The problem » Pull out every line of the records below that contains the string "value", copying each line in full. Case counts.

|---|

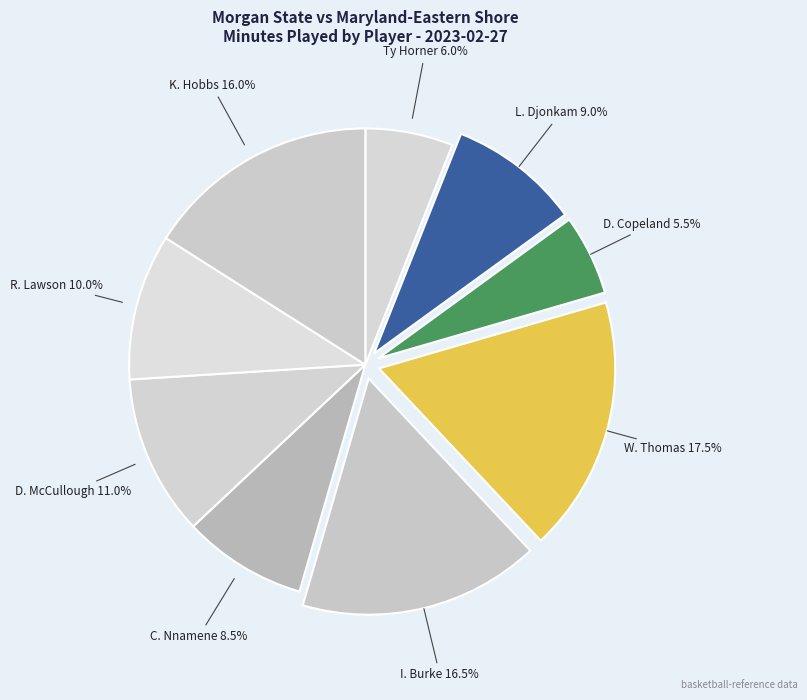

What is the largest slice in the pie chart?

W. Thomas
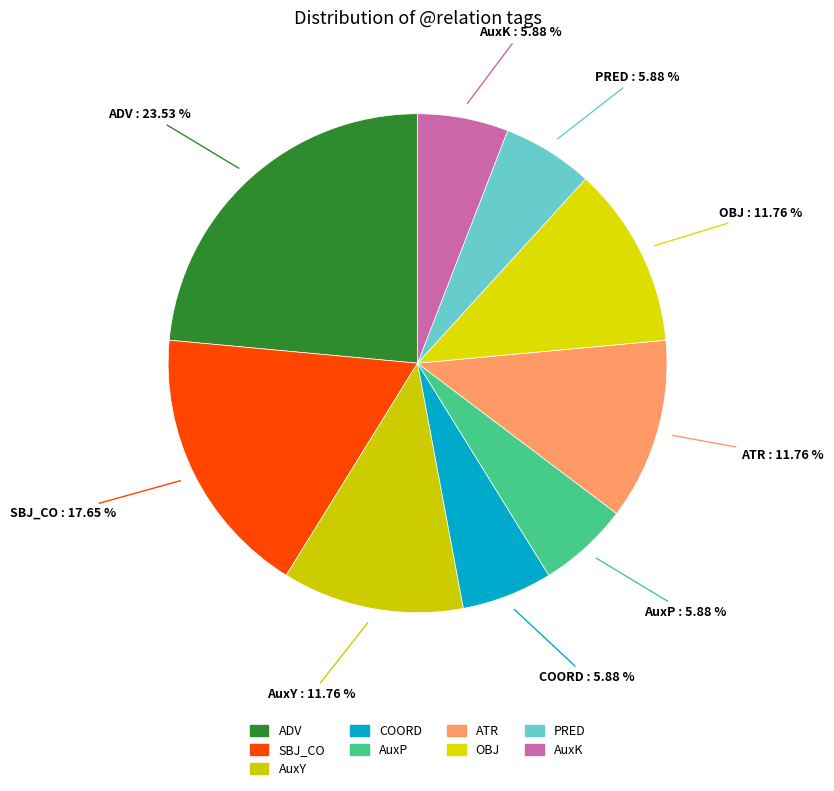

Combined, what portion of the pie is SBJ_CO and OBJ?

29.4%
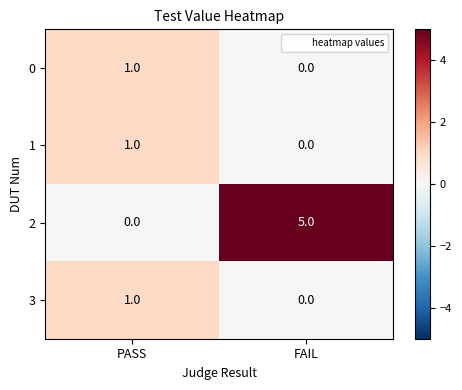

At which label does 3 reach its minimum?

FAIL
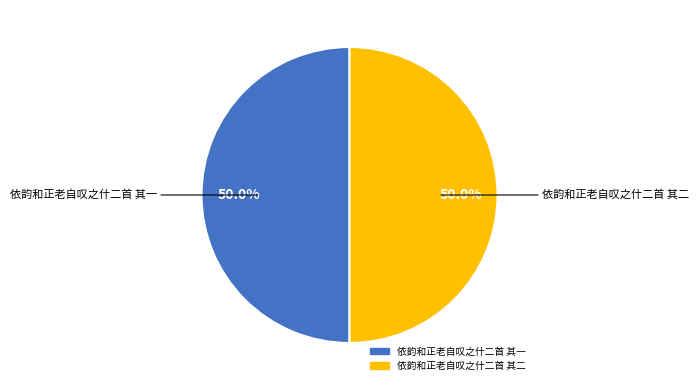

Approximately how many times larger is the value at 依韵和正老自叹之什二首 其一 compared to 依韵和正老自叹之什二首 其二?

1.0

|---|

Problem solution »
Approximately how many times larger is the value at 依韵和正老自叹之什二首 其一 compared to 依韵和正老自叹之什二首 其二?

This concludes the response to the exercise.